00:03:46.840 Douglas was formally canonized by the state broadcaster, and is considered blasphemy to question
00:03:51.620 his holy creation. We have to break through the spiritual fervor of those defending Canada's broken
00:03:56.300 system, though, and pursue some real reforms. There's hundreds of healthcare systems around the
00:04:01.140 world, and many of them are outperforming Canada's. In fact, most of them are. We need to examine the
00:04:05.860 best of these systems and emulate them. One common denominator in every system superior to Canada is
00:04:10.680 they all have more private involvement in the provision of healthcare and allow for more patient choice.
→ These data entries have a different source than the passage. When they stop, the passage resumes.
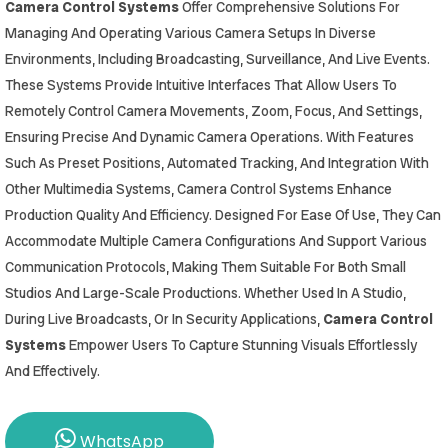
Camera Control Systems
Offer Comprehensive Solutions For
Managing And Operating Various Camera Setups In Diverse
Environments, Including Broadcasting, Surveillance, And Live Events.
These Systems Provide Intuitive Interfaces That Allow Users To
Remotely Control Camera Movements, Zoom, Focus, And Settings,
Ensuring Precise And Dynamic Camera Operations. With Features
Such As Preset Positions, Automated Tracking, And Integration With
Other Multimedia Systems, Camera Control Systems Enhance
Production Quality And Efficiency. Designed For Ease Of Use, They Can
Accommodate Multiple Camera Configurations And Support Various
Communication Protocols, Making Them Suitable For Both Small
Studios And Large-Scale Productions. Whether Used In A Studio,
During Live Broadcasts, Or In Security Applications,
Camera Control
Systems
Empower Users To Capture Stunning Visuals Effortlessly
And Effectively.
WhatsApp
00:04:16.400 Now, private provision of healthcare is not sacrilegious. We need to focus on outcomes for patients
00:04:22.060 rather than a misguided fixation on a fully socialized system. I couldn't care less about
00:04:27.780 the American system, by the way. People like to point south of the border at the USA and use their
00:04:32.520 system as some sort of bogeyman. Healthcare zealots will righteously howl that we'll surely become just 0.81
00:04:37.280 like the Americans if we dare change any aspect of the Canadian system. Ah, that's a load of bunk.
00:04:42.060 When somebody makes that claim, all it proves is they've fervently closed their mind to rational and
00:04:47.120 productive discussion on healthcare reform. As with Canada, the American system is just one among
00:04:52.320 hundreds. Universality is the principle most people agree upon maintaining. Nobody wants to see a
00:04:58.120 person turned away from care due to lack of funds or wants to imagine a person being bankrupted from
00:05:03.980 paying for essential care. Universality is maintained in most of the system superior to Canada's while
00:05:10.200 allowing for competition and private involvement in the healthcare provision. Private provision options
00:05:15.960 and universal care are not mutually exclusive things. And that myth is another one of the ones
00:05:20.680 that needs busting. Healthcare always sits at the top of the polls among issues concerning Canadians,
00:05:26.440 but we've been programmed to avoid any critical discussion on how to improve it. The firing of Dr.
00:05:31.880 Werner Yu isn't a sign of an attack on universal healthcare, though there's some doctors and NDP
00:05:36.920 folks claiming that right now. It's an indication of a government, though, beginning to embrace the need
00:05:42.040 and agenda of reforming a broken system. I mean, turfing you in itself won't solve Alberta's healthcare 0.97
00:05:47.640 woes. It is a good start, though, and it signals that nobody's role or position is sacred,
00:05:52.520 and the government has finally started at the top. Let's hope they continue with it.